Application of Enhanced Gradient Boosting Algorithms in Large-Scale Time Series Anomaly Detection
DOI:
https://doi.org/10.64972/dea.2025.v4i1.19410d:127-141Keywords:
Anomaly Detection, Gradient Boosting, Distributed Computing, Feature Engineering, Edge Computing, Adaptive AlgorithmsAbstract
This paper discusses the detection of large-scale time series anomalies in complex financial, industrial, and cyber-physical environments. A distributed architecture based on an improved gradient boosting algorithm is proposed to achieve efficient and high-precision anomaly detection in large-scale, high-speed data streams. Data collection, distributed preprocessing, parallel model execution, and hierarchical aggregation are the three components of the framework that support automatic feature extraction and flexible resource allocation. For experimental validation, representative public and synthetic datasets were selected, using a twelve-node heterogeneous computing cluster with CPU and GPU hardware.

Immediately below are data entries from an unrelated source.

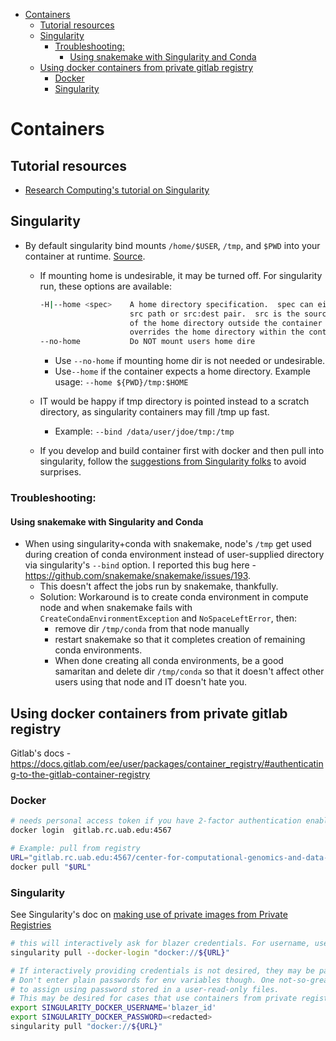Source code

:- [Containers](#containers)
  - [Tutorial resources](#tutorial-resources)
  - [Singularity](#singularity)
    - [Troubleshooting:](#troubleshooting)
      - [Using snakemake with Singularity and Conda](#using-snakemake-with-singularity-and-conda)
  - [Using docker containers from private gitlab registry](#using-docker-containers-from-private-gitlab-registry)
    - [Docker](#docker)
    - [Singularity](#singularity-1)

# Containers

## Tutorial resources

* [Research Computing's tutorial on Singularity](https://gitlab.rc.uab.edu/rc-training-sessions/singularity_containers/-/tree/master)


## Singularity

- By default singularity bind mounts `/home/$USER`, `/tmp`, and `$PWD` into your container at runtime. [Source](https://singularity.lbl.gov/quickstart#working-with-files).
  - If mounting home is undesirable, it may be turned off. For singularity run, these options are available:

    ```sh
    -H|--home <spec>    A home directory specification.  spec can either be a
                        src path or src:dest pair.  src is the source path
                        of the home directory outside the container and dest
                        overrides the home directory within the container
    --no-home           Do NOT mount users home dire
    ```

    - Use `--no-home` if mounting home dir is not needed or undesirable.
    - Use`--home` if the container expects a home directory. Example usage:  `--home ${PWD}/tmp:$HOME`

  - IT would be happy if tmp directory is pointed instead to a scratch directory, as singularity containers may fill /tmp up fast.
    - Example: `--bind /data/user/jdoe/tmp:/tmp`
  - If you develop and build container first with docker and then pull into singularity, follow the [suggestions from Singularity folks](https://singularity.lbl.gov/quickstart#working-with-files) to avoid surprises.



### Troubleshooting:

#### Using snakemake with Singularity and Conda

- When using singularity+conda with snakemake, node's `/tmp` get used during creation of conda environment instead of user-supplied directory via singularity's `--bind` option. I reported this bug here - https://github.com/snakemake/snakemake/issues/193.
  - This doesn't affect the jobs run by snakemake, thankfully.
  - Solution: Workaround is to create conda environment in compute node and when snakemake fails with `CreateCondaEnvironmentException` and `NoSpaceLeftError`, then:
    - remove dir `/tmp/conda` from that node manually
    - restart snakemake so that it completes creation of remaining conda environments.
    - When done creating all conda environments, be a good samaritan and delete dir `/tmp/conda` so that it doesn't affect other users using that node and IT doesn't hate you.


## Using docker containers from private gitlab registry

Gitlab's docs - https://docs.gitlab.com/ee/user/packages/container_registry/#authenticating-to-the-gitlab-container-registry

### Docker

```sh
# needs personal access token if you have 2-factor authentication enabled - https://docs.gitlab.com/ee/user/packages/container_registry/#authenticating-to-the-gitlab-container-registry
docker login  gitlab.rc.uab.edu:4567

# Example: pull from registry
URL="gitlab.rc.uab.edu:4567/center-for-computational-genomics-and-data-science/utility-images/static-analysis:v0.1"
docker pull "$URL"
```

### Singularity

See Singularity's doc on [making use of private images from Private Registries](https://sylabs.io/guides/3.5/user-guide/singularity_and_docker.html#making-use-of-private-images-from-private-registries)

```sh
# this will interactively ask for blazer credentials. For username, user blazer id without "@uab.edu"
singularity pull --docker-login "docker://${URL}"

# If interactively providing credentials is not desired, they may be passed via singularity env variables
# Don't enter plain passwords for env variables though. One not-so-great-but-still-better workaround is
# to assign using password stored in a user-read-only files.
# This may be desired for cases that use containers from private registry.
export SINGULARITY_DOCKER_USERNAME='blazer_id'
export SINGULARITY_DOCKER_PASSWORD=<redacted>
singularity pull "docker://${URL}"
```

According to the above experiments, the system throughput can linearly increase to 1.62 million data points per second, with a median inference latency of 11.4 milliseconds, and the resource utilization of both CPU and GPU remains below 65%. The proposed method improves the recall, precision, and F1-score of the aforementioned baseline method by up to 2.5% to 8.4%. Ablation studies found that adaptive regularization and automated feature engineering are the reasons the model remains stable and generalizable under concept drift and sudden noise. The system has high reliability, allowing for failover to reduce the risk of service interruptions caused by load fluctuations. The above results indicate that the enhanced ensemble learning model can be used for real-time, large-scale anomaly detection in modern data-driven applications.